Dr. Iwan juga menyoroti adanya kemiripan antara situasi ekonomi saat ini dengan Depresi Besar tahun 1929. Depresi Besar, atau The Great Depression, adalah resesi ekonomi yang dimulai di Amerika Serikat pada tahun 1929 dan berlangsung hingga 1939. Depresi ini merupakan kemerosotan ekonomi terburuk dalam sejarah dunia industri. “Ini sangat berbahaya,” ujarnya.
Iwan Harsono berpendapat upaya yang harus dilakukan pemerintah saat ini adalah dengan meningkatkan pendapatan masyarakat, terutama bagi mereka yang berpenghasilan tidak tetap atau pengangguran.

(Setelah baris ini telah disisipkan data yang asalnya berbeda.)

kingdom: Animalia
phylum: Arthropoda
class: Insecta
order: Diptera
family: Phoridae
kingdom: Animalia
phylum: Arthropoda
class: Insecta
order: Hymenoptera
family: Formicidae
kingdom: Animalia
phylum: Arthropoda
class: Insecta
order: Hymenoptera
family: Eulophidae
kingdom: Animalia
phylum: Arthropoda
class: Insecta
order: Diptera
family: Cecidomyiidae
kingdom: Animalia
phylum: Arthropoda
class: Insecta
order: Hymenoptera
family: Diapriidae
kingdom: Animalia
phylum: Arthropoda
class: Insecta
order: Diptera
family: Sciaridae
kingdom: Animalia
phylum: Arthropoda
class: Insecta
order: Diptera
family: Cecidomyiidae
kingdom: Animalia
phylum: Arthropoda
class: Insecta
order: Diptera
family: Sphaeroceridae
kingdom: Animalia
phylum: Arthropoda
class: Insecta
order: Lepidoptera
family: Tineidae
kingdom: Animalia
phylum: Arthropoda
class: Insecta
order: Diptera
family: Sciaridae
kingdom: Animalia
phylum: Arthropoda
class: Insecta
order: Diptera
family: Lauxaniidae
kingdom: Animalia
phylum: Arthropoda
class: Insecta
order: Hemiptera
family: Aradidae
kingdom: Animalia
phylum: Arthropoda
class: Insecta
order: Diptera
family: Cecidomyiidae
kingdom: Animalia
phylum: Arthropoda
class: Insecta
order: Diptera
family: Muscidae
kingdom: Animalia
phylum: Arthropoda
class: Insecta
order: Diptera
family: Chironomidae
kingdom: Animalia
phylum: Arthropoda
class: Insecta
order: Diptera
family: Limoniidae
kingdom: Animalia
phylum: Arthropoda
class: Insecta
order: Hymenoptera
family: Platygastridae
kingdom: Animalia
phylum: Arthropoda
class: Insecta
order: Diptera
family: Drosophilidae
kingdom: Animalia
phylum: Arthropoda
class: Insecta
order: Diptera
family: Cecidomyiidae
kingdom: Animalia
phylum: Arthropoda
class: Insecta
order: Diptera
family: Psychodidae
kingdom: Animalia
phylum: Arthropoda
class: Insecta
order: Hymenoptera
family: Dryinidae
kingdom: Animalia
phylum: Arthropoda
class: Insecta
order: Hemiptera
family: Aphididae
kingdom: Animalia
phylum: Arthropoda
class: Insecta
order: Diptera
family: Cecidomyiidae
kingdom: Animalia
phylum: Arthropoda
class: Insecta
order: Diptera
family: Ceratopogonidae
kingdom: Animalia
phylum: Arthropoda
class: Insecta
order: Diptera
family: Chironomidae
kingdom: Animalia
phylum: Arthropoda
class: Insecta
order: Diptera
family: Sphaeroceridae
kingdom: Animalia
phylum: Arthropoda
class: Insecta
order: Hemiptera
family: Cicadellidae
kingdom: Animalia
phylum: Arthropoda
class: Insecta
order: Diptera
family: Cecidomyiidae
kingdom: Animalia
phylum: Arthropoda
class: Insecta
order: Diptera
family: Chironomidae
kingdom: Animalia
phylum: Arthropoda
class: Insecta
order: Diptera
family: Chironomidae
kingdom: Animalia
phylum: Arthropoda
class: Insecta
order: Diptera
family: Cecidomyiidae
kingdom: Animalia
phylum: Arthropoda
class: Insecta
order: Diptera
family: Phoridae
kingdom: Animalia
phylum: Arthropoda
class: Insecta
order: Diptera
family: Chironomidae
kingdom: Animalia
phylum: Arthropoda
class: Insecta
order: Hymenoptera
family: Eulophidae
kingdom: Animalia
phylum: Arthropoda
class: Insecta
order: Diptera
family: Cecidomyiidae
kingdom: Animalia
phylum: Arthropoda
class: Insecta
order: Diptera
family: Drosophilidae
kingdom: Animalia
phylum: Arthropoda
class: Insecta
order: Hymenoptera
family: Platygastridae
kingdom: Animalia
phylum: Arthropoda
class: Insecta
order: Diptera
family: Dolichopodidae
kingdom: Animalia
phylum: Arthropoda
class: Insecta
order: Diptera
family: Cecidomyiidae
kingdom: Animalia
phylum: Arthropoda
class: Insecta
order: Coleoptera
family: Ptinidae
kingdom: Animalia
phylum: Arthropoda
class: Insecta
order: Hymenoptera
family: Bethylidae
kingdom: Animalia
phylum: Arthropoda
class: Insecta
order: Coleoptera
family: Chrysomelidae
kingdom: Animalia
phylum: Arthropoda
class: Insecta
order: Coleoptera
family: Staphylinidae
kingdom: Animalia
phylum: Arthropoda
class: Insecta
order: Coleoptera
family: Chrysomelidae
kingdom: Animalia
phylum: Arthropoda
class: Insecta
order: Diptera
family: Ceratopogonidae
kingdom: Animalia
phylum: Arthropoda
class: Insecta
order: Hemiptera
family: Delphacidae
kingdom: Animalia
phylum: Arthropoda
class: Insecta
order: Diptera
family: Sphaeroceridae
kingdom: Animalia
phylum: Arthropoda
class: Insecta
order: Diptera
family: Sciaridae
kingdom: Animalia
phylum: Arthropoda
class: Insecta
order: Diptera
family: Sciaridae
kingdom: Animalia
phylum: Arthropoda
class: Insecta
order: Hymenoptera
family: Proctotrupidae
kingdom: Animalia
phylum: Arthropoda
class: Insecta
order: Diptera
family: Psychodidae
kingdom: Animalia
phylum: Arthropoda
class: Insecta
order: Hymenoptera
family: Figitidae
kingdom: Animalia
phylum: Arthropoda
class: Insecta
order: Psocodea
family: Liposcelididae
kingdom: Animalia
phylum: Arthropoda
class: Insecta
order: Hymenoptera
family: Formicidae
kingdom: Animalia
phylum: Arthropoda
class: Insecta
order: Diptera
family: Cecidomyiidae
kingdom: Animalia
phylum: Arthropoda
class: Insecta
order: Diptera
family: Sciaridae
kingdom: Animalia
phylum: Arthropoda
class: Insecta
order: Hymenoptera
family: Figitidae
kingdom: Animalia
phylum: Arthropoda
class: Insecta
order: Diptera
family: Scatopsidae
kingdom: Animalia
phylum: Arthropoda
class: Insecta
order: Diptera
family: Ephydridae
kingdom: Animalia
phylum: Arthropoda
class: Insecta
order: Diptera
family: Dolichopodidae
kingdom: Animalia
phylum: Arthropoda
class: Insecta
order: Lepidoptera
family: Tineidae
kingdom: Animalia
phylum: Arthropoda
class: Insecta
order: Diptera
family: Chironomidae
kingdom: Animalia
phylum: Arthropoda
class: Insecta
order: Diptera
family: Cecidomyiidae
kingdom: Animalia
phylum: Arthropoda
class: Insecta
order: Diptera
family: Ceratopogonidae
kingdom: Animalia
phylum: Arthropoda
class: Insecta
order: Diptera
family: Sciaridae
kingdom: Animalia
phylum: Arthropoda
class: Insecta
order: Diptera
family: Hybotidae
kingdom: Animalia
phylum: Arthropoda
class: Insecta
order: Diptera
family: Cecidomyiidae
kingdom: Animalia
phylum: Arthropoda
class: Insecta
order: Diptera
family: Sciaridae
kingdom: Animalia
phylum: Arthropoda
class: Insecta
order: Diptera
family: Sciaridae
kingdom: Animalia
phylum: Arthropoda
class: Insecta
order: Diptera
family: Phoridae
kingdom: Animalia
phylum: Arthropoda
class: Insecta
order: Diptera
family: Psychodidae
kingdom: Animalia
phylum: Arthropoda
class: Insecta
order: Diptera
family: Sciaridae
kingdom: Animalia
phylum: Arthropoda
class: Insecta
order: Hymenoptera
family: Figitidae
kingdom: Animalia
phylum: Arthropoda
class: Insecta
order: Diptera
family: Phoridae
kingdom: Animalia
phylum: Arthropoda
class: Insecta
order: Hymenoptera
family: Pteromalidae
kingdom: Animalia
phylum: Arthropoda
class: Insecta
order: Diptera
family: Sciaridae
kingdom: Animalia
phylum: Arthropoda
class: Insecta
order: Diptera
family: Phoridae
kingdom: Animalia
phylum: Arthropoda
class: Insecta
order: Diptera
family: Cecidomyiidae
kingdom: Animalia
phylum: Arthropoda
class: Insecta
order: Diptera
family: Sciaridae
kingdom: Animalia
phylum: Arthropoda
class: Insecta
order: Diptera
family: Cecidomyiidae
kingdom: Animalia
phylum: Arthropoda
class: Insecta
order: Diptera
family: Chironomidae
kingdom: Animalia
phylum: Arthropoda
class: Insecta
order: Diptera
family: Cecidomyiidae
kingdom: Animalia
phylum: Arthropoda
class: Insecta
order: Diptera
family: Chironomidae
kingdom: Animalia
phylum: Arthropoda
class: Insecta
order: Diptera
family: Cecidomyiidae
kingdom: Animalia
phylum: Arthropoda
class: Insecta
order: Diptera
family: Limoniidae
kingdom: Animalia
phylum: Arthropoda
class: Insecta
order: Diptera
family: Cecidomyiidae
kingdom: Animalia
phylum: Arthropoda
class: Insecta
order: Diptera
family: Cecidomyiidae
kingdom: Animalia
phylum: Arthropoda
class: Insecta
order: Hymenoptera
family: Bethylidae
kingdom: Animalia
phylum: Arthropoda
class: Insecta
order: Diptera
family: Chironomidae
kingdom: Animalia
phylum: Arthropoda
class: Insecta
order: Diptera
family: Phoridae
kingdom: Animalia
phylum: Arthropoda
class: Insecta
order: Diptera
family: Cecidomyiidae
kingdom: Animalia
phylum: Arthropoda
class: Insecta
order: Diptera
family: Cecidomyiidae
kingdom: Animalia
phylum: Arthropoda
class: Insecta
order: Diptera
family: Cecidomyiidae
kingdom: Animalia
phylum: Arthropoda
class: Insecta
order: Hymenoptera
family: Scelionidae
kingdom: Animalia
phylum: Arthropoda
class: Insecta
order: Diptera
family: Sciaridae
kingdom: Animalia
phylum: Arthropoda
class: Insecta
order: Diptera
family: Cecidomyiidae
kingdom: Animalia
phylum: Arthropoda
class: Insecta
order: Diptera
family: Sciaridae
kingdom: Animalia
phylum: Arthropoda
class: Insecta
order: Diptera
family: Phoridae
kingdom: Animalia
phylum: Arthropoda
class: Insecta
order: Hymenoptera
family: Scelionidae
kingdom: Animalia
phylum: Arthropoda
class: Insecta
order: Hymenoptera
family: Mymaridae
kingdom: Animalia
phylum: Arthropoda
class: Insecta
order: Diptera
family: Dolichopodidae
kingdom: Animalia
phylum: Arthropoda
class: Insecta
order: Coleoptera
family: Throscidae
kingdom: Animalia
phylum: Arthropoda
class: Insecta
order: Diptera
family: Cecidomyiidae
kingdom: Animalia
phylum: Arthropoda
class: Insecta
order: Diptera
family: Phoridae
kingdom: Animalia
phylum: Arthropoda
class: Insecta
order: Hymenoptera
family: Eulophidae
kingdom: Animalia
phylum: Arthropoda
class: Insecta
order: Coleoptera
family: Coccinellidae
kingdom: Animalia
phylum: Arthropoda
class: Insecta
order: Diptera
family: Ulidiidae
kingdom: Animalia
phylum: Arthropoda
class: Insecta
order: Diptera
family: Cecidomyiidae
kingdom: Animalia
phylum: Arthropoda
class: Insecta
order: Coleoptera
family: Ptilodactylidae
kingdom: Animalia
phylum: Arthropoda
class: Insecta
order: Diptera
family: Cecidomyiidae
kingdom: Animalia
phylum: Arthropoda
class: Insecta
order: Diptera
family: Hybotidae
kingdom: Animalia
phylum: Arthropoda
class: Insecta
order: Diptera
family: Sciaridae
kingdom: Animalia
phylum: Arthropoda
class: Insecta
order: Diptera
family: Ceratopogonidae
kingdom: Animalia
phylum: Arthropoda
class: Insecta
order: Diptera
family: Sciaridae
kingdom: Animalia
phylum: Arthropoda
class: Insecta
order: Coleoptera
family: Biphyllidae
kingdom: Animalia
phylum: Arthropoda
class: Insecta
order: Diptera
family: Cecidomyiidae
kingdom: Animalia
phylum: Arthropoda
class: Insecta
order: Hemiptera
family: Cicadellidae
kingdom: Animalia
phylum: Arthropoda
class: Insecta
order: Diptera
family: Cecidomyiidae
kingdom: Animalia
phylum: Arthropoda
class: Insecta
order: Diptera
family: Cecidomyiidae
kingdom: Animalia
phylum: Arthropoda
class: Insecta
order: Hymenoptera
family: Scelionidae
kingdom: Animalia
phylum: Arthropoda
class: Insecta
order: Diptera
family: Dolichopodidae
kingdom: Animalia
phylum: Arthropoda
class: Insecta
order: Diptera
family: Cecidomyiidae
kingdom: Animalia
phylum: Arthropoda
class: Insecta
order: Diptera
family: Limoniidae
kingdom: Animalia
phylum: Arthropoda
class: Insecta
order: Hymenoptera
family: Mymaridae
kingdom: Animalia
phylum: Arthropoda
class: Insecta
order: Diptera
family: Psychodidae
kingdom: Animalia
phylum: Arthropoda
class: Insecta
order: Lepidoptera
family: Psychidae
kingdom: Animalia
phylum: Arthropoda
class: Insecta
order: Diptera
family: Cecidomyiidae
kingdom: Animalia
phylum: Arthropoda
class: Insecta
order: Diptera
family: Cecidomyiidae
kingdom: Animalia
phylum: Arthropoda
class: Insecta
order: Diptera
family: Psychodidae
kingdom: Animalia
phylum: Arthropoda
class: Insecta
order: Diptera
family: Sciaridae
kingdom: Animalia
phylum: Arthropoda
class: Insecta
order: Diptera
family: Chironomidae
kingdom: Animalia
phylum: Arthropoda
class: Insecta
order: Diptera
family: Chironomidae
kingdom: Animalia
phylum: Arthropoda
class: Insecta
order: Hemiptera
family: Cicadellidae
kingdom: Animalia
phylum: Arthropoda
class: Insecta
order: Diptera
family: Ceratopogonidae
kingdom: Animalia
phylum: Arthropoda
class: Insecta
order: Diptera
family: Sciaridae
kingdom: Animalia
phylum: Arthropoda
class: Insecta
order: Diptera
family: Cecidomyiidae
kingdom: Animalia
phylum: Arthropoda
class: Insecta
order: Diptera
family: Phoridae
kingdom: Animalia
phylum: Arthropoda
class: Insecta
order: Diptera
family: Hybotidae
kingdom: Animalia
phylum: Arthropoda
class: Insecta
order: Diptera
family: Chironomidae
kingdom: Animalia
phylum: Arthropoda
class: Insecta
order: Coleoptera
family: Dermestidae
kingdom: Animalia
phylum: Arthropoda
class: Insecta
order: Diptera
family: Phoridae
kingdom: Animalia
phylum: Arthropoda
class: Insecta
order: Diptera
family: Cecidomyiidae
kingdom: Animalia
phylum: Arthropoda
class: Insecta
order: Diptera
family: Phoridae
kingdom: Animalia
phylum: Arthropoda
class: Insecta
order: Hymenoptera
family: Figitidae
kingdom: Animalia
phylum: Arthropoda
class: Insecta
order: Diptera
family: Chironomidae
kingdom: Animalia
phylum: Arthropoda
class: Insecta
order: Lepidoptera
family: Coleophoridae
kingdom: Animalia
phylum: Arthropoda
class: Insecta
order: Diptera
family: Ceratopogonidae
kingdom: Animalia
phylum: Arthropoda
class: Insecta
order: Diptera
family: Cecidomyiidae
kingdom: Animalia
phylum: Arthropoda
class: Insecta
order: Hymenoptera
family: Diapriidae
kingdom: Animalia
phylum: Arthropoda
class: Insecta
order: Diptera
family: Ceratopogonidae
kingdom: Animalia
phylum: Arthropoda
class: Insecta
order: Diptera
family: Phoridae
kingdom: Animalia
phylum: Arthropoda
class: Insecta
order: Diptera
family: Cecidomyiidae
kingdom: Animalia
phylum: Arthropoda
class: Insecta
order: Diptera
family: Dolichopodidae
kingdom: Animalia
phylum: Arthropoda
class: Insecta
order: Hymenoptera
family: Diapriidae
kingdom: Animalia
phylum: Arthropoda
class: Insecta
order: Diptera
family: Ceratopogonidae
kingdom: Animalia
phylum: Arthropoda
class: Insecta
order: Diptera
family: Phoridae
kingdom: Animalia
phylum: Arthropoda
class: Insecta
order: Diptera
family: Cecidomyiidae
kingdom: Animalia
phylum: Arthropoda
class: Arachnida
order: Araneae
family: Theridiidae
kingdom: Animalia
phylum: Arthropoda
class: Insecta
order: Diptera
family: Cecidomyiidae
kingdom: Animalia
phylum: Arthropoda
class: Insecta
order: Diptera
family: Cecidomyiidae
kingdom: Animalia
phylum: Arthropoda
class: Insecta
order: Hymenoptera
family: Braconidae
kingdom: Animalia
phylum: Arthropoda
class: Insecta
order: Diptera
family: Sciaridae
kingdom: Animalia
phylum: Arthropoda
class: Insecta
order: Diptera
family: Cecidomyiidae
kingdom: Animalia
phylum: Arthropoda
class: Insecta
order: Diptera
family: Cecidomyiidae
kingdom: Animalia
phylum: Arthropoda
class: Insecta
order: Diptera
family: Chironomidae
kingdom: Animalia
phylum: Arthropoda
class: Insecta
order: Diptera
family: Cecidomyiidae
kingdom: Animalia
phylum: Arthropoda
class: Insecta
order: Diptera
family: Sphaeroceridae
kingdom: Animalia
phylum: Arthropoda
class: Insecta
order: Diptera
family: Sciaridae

“Kunci utama adalah bagaimana kebijakan pemerintah dapat meningkatkan ekonomi masyarakat secara langsung. Bantuan langsung tunai dan program-program penciptaan lapangan kerja adalah langkah-langkah yang perlu segera diambil,” tegas Iwan.
Untuk mengatasi deflasi dan mencegah terjadinya depresi ekonomi, Iwan memberikan beberapa saran strategis, antara lain pemerintah perlu fokus pada program-program yang dapat meningkatkan pendapatan masyarakat, seperti bantuan langsung tunai, pelatihan vokasi, dan pengembangan UMKM.
Pemerintah dapat memberikan insentif bagi masyarakat untuk berbelanja, misalnya melalui program diskon atau cashback. Pemerintah perlu menciptakan iklim investasi yang kondusif untuk menarik investor dan membuka lapangan kerja baru. Menjaga tingkat inflasi agar tidak terlalu rendah.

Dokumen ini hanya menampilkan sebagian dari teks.